Return, word for word, only the lines from the one containing "(721, 386) = (453, 509): none -> donut" through the last line of the entries.

== == ==

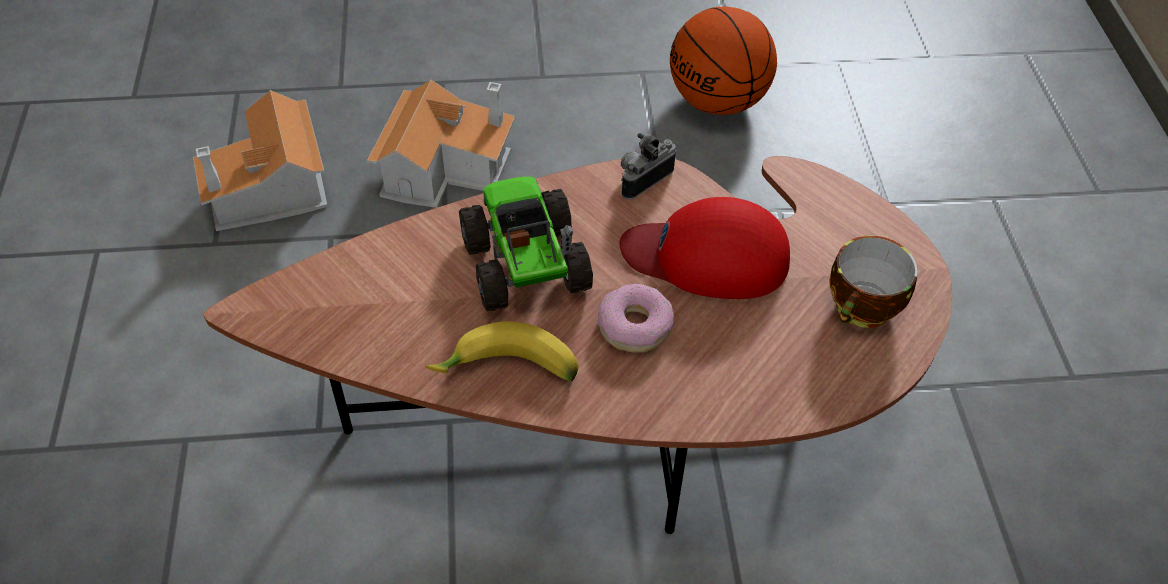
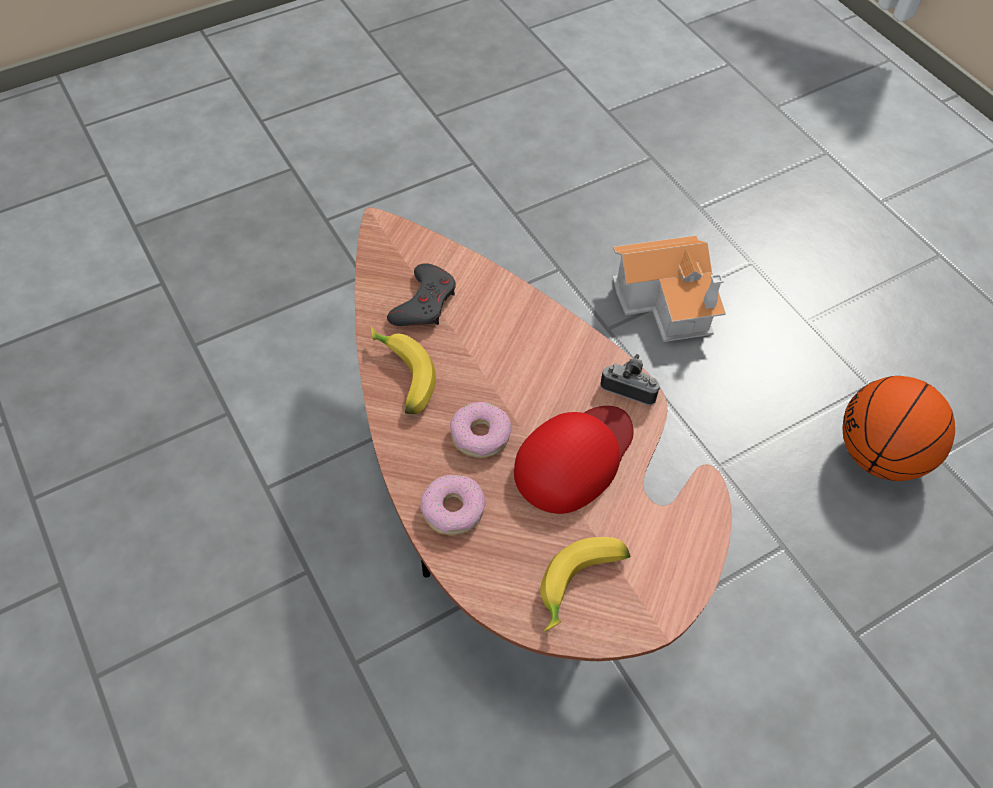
camera: 65 degrees right, 5 degrees up
(271, 191) = (576, 218): toy house -> none
(408, 309) = (424, 302): none -> grey game controller
(525, 266) = (498, 350): toy truck -> none
(707, 256) = (574, 459): red cap -> red cap turned 60 degrees clockwise
(721, 386) = (453, 509): none -> donut
(863, 310) = (582, 586): cup -> banana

== == ==

**EXPECTED ANSWER**.
(721, 386) = (453, 509): none -> donut
(863, 310) = (582, 586): cup -> banana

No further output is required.